- [EXERCISE AIM]: Print the part of the meeting agenda below between "review of the" and "at Arlington (US))", inclusive.

US ATLAS Computing Integration and Operations

Name: US ATLAS Computing Integration and Operations
Start: 2018-11-21T13:00:00-05:00
End: 2018-11-21T15:00:00-05:00
Location: No location set

Wednesday 21 Nov 2018, 13:00 → 15:00 US/Eastern

Description

Notes and other material available in the US ATLAS Integration Program Twiki

- 13:00 → 13:05
  
  Top of the Meeting 5m
  
  Speakers: Eric Christian Lancon (BNL), Robert William Gardner Jr (University of Chicago (US))
  
  Please be sure to register for the Facilities meeting at Argonne:
  
  https://indico.cern.ch/event/766802/
- 13:10 → 13:15
  ADC news and issues 5m
  
  Speaker: Xin Zhao (Brookhaven National Laboratory (US))
  migration to harvester/UCORE
  
  analy vs prod PQs with different voms proxy role ?
  
  review of the policy of "extra replica of DAOD to US T2s"
  
  some info collected so far : ~20% of DAODs on US T2s are never accessed.
- 13:20 → 13:25
  
  Production 5m
  
  Speaker: Mark Sosebee (University of Texas at Arlington (US))

- [EXCERPTED RECORDS]:

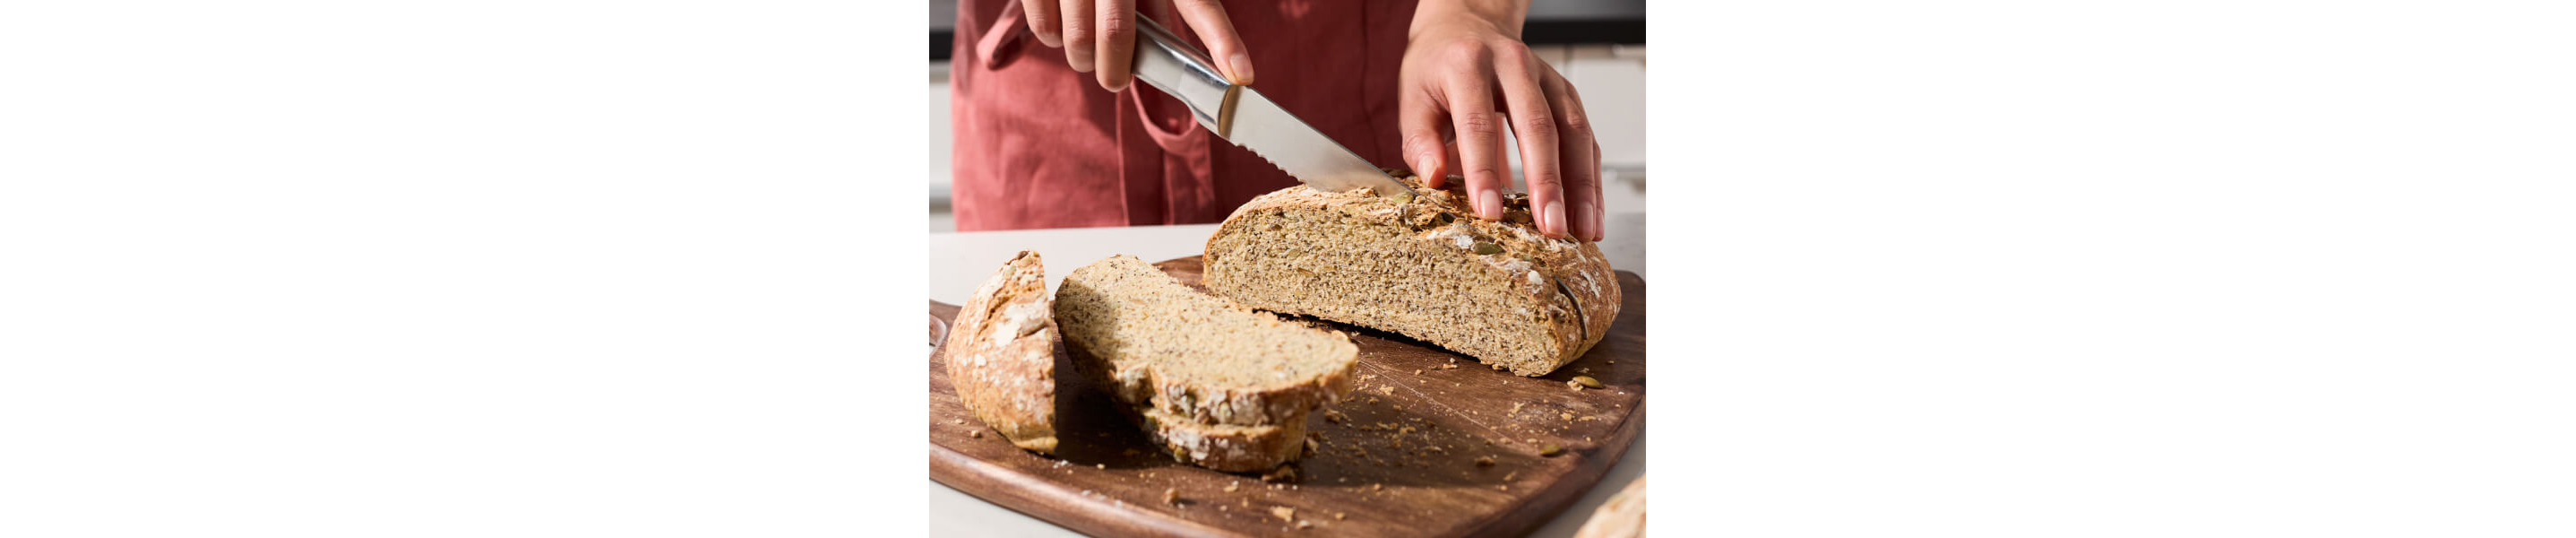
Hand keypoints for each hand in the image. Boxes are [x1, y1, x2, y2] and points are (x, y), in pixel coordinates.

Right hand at [1021, 0, 1254, 90]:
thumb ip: (1159, 6)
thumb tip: (1187, 59)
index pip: (1199, 3)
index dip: (1223, 40)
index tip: (1240, 76)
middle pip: (1117, 34)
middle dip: (1114, 71)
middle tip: (1115, 79)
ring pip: (1076, 39)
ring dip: (1082, 60)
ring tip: (1085, 53)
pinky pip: (1044, 27)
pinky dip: (1051, 39)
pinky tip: (1059, 28)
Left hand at [1398, 1, 1602, 240]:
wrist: (1467, 23)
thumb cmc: (1436, 67)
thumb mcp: (1412, 97)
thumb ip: (1419, 140)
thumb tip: (1434, 178)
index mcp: (1468, 65)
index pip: (1478, 123)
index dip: (1484, 171)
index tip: (1490, 212)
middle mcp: (1514, 65)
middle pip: (1537, 126)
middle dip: (1547, 183)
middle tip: (1550, 228)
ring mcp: (1547, 77)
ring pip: (1573, 131)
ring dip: (1582, 186)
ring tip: (1582, 230)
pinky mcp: (1566, 92)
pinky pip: (1585, 137)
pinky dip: (1591, 179)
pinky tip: (1590, 213)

- [OUTPUT FOR THIS EXERCISE]:
review of the policy of "extra replica of DAOD to US T2s"
  
  some info collected so far : ~20% of DAODs on US T2s are never accessed.
- 13:20 → 13:25
  
  Production 5m
  
  Speaker: Mark Sosebee (University of Texas at Arlington (US))